What you should do = Please say how many lines in the records below contain the word "professionale". Give only the number.

(Dataset excerpts)
───
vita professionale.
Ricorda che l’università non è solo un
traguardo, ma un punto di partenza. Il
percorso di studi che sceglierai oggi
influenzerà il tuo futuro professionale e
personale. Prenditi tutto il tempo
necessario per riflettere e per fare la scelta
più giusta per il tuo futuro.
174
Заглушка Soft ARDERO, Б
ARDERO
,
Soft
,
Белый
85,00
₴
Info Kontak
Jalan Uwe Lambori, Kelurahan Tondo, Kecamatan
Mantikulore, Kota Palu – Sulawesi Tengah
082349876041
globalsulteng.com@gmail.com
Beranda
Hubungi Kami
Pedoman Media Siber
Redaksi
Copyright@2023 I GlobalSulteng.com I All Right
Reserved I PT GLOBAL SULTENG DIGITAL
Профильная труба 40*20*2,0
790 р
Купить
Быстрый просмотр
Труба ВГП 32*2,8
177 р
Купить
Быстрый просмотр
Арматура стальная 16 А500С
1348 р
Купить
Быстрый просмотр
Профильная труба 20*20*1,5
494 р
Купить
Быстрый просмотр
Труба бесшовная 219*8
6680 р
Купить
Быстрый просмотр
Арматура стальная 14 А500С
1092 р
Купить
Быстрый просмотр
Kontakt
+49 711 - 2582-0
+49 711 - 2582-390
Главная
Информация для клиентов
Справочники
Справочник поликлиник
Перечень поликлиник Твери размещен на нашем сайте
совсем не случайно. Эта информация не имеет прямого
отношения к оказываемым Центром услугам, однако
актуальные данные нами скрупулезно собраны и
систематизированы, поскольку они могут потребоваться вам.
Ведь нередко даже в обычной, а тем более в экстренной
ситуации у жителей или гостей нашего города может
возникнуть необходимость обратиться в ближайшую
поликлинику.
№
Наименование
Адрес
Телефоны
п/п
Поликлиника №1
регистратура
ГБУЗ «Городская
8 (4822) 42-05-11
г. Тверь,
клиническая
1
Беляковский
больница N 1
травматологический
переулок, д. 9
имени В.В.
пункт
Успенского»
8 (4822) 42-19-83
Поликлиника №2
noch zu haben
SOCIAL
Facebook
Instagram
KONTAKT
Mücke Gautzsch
───
Answer space = 2